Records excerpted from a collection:
"""

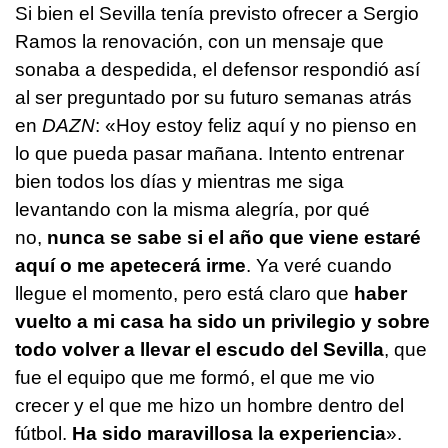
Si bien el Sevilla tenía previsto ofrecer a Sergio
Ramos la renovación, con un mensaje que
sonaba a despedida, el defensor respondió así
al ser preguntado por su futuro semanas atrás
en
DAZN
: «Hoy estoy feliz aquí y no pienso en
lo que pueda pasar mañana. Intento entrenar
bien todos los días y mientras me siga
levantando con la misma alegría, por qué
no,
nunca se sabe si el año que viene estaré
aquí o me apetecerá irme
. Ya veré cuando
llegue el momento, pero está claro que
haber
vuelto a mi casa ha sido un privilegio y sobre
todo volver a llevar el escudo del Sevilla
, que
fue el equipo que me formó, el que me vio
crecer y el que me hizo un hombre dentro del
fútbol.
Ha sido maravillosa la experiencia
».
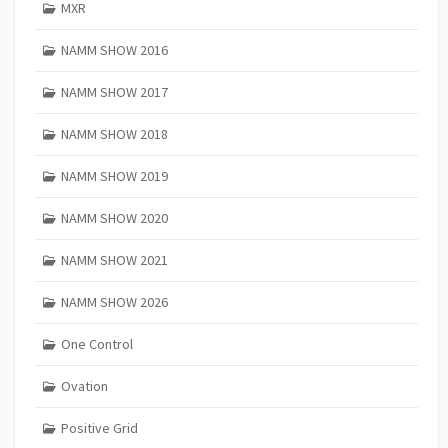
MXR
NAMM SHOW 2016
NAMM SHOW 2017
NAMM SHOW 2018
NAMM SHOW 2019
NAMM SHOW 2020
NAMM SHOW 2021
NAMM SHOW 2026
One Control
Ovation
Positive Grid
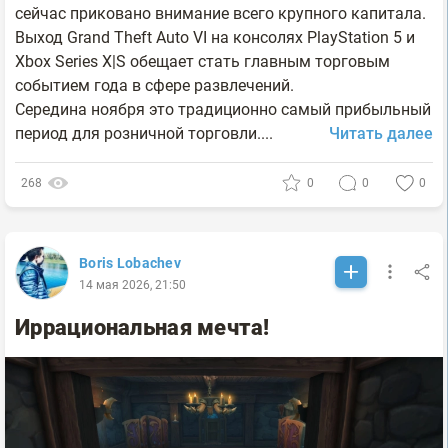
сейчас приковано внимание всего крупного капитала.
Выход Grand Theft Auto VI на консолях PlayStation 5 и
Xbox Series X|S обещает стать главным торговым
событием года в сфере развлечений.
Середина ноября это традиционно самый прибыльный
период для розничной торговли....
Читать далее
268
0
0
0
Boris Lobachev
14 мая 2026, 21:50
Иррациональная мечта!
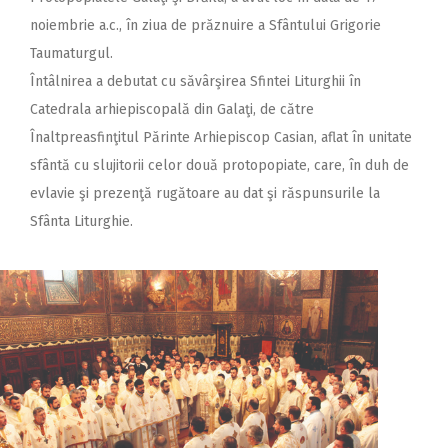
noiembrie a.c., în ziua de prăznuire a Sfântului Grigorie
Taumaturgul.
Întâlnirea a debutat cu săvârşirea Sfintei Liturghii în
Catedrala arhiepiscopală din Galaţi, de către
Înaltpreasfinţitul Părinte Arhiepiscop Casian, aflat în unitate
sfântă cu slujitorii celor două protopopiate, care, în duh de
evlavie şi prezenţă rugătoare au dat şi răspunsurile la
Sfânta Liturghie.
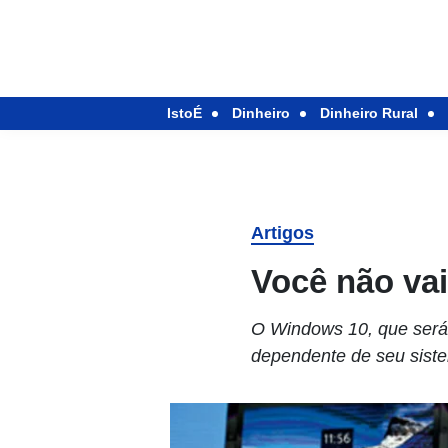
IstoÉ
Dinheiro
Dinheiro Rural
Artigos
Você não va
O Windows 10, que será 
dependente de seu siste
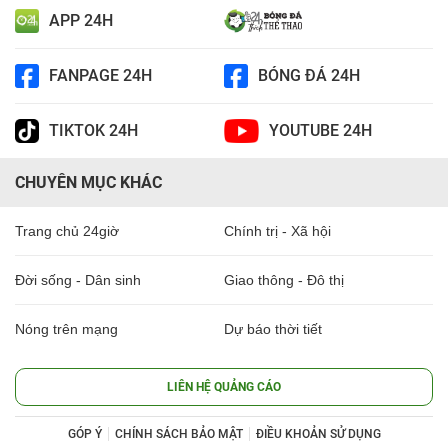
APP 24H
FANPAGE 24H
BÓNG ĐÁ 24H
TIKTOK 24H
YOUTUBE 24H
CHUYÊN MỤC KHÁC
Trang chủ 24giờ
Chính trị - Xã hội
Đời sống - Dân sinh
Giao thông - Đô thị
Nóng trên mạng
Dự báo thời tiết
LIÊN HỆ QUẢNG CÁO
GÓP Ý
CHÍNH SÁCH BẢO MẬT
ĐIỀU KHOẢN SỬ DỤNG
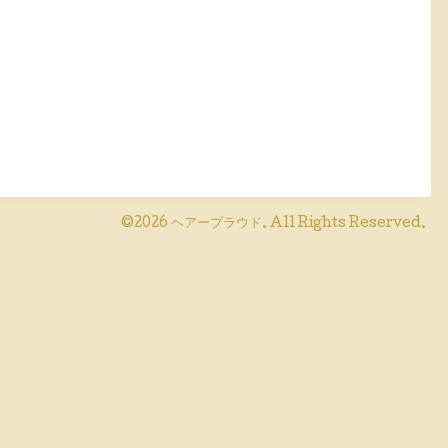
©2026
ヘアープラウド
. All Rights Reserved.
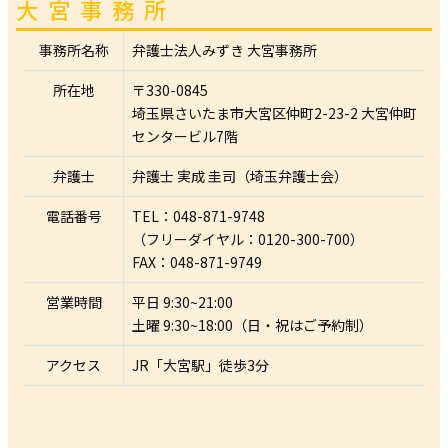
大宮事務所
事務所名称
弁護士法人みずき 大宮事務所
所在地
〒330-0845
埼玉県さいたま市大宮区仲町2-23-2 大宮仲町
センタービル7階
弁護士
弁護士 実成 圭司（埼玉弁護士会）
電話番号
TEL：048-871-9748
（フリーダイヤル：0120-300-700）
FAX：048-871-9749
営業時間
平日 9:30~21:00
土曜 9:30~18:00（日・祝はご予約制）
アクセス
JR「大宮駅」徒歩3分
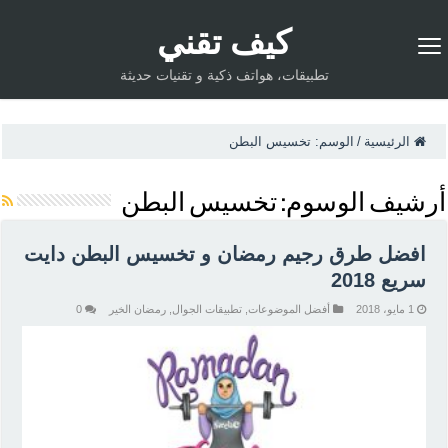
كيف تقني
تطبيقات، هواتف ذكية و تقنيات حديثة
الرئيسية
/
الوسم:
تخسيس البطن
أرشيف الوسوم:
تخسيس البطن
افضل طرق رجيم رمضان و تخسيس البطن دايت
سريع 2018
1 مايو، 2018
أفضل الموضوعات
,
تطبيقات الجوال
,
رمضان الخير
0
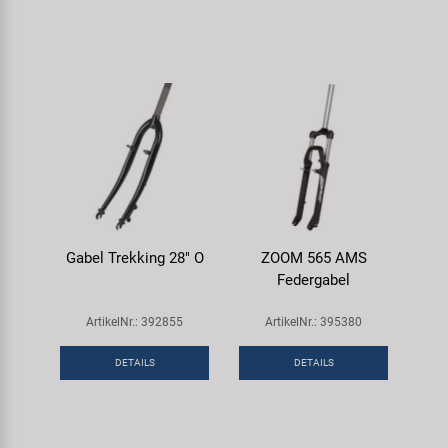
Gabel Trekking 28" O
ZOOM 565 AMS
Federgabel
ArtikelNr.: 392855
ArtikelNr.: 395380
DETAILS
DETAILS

"""

● **Work task**: Pull every line with the word "NAMM" from the data.

● **Problem solution**:
NAMM SHOW 2016
NAMM SHOW 2017
NAMM SHOW 2018
NAMM SHOW 2019
NAMM SHOW 2020
NAMM SHOW 2021
NAMM SHOW 2026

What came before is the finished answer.